Result: The Chinese Go Association conducted an investigation and reviewed the entire tournament's surveillance footage to confirm that no violations or cheating occurred. They dismissed the accusation on December 30 and suspended Yang for six months. Yang also deleted his WeChat post.
AI Coach: Go players using AI to hone their skills is nothing new. For example, Fine Art, a Go-playing computer program created by Tencent, has been utilized by the Chinese national team as a training partner since 2018.
Trending Research
TinyMIM: Researchers from Microsoft Research Lab-Asia explored techniques to transfer the success of large masked image modeling (MIM)-based pre-trained models to smaller ones using distillation. The Our TinyMIM model of tiny size achieves 79.6% top-1 accuracy on ImageNet-1K image classification, which sets a new record for small vision models. Read the paper TinyMIM: An Empirical Study of Distilling MIM Pre-trained Models.

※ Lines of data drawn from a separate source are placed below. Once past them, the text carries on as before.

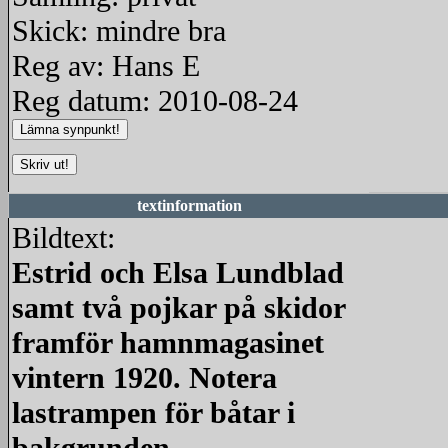
Skick: mindre bra
Reg av: Hans E
Reg datum: 2010-08-24
textinformation
Bildtext:
Estrid och Elsa Lundblad
samt två pojkar på skidor
framför hamnmagasinet
vintern 1920. Notera
lastrampen för båtar i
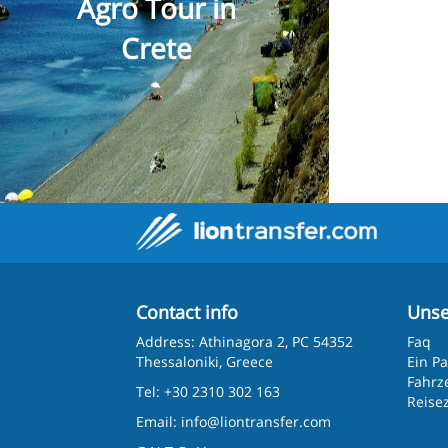
Agro Tour in
Crete
Contact info
Unse
Address: Athinagora 2, PC 54352
Faq
Thessaloniki, Greece
Ein P
Fahrz
Tel: +30 2310 302 163
Reisez
Email:
info@liontransfer.com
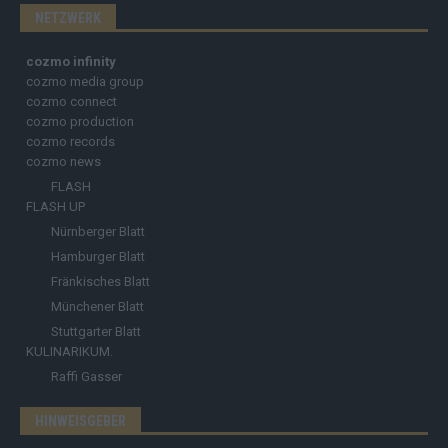
NETZWERK
cozmo infinity
cozmo media group
cozmo connect
cozmo production
cozmo records
cozmo news
FLASH
FLASH UP
Nürnberger Blatt
Hamburger Blatt
Fränkisches Blatt
Münchener Blatt
Stuttgarter Blatt
KULINARIKUM.
Raffi Gasser
HINWEISGEBER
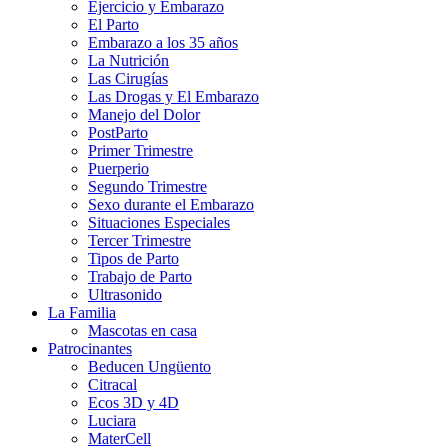
Ejercicio y Embarazo
El Parto
Embarazo a los 35 años
La Nutrición
Las Cirugías
Las Drogas y El Embarazo
Manejo del Dolor
PostParto
Primer Trimestre
Puerperio
Segundo Trimestre
Sexo durante el Embarazo
Situaciones Especiales
Tercer Trimestre
Tipos de Parto
Trabajo de Parto
Ultrasonido
La Familia
Mascotas en casa
Patrocinantes
Beducen Ungüento
Citracal
Ecos 3D y 4D
Luciara
MaterCell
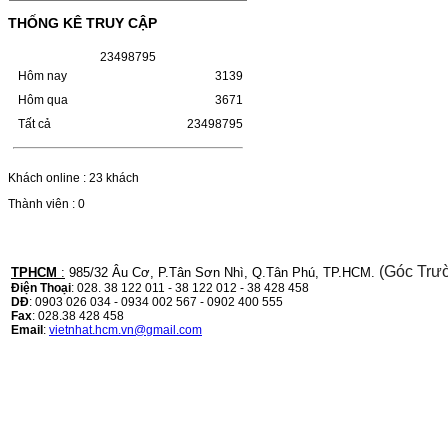
MÁY LBP 243/MF 461DW MÃ HỘP MỰC:–
Hộp mực Canon CRG-070– Loại mực: Mực
THỐNG KÊ TRUY CẬP
in laser trắng đenSỬ DỤNG CHO MÁY IN:–
Canon i-SENSYS…
2
3
4
9
8
7
9
5
Giá : 799.000VND
Hôm nay
3139
Chọn mua
Hôm qua
3671
Tất cả
23498795
HỘP MỰC TK-1158 CHO
MÁY IN KYOCERA
Khách online : 23 khách
M2135DN/M2635DN
Thành viên : 0
HỘP MỰC TK-1158 CHO MÁY IN
KYOCERA M2135DN/M2635DNMÃ HỘP
MỰC:- Hộp mực Kyocera TK-1158- Loại
(Góc Trư
mực: Mực in laser trắng đenSỬ DỤNG CHO
TPHCM
:
985/32 Âu Cơ, P.Tân Sơn Nhì, Q.Tân Phú, TP.HCM.
MÁY IN:- Kyocera Ecosys
Điện Thoại
: 028. 38 122 011 - 38 122 012 - 38 428 458
M2135dn/M2635dn/M2735dw/P2235dn/P2235dw-
DĐ
: 0903 026 034 - 0934 002 567 - 0902 400 555
Mặt hàng…
Fax
: 028.38 428 458
Giá : 799.000VND
Email
:
vietnhat.hcm.vn@gmail.com
Chọn mua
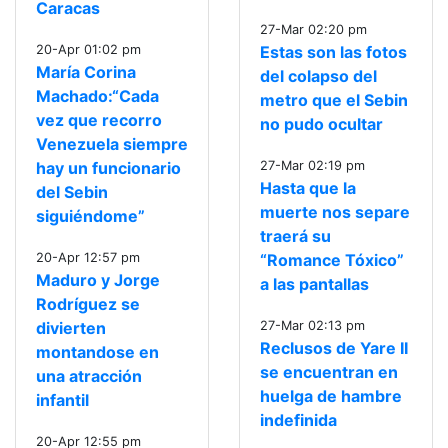
Caracas
27-Mar 02:20 pm
20-Apr 01:02 pm
Estas son las fotos
María Corina
del colapso del
Machado:“Cada
metro que el Sebin
vez que recorro
no pudo ocultar
Venezuela siempre
hay un funcionario
27-Mar 02:19 pm
Hasta que la
del Sebin
muerte nos separe
siguiéndome”
traerá su
20-Apr 12:57 pm
“Romance Tóxico”
Maduro y Jorge
a las pantallas
Rodríguez se
divierten
27-Mar 02:13 pm
Reclusos de Yare II
montandose en
se encuentran en
una atracción
huelga de hambre
infantil
indefinida
20-Apr 12:55 pm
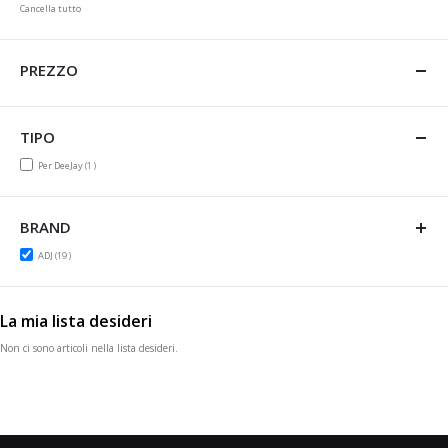
Cancella tutto
artic
PREZZO
TIPO
item
Per DeeJay
1
BRAND
items
ADJ
19
La mia lista desideri
Non ci sono articoli nella lista desideri.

Text-to-3D Dream3D: Researchers from Tencent introduced the explicit 3D shape prior to CLIP-guided 3D optimization methods in order to improve the accuracy of 3D structures generated from text prompts. Their method, Dream3D, is able to generate 3D content with higher visual quality and shape accuracy than previous methods. Read the paper Dream3D: Zero-Shot Text-to-3D Synthesis Using 3D Shape Prior and Text-to-Image Diffusion Models.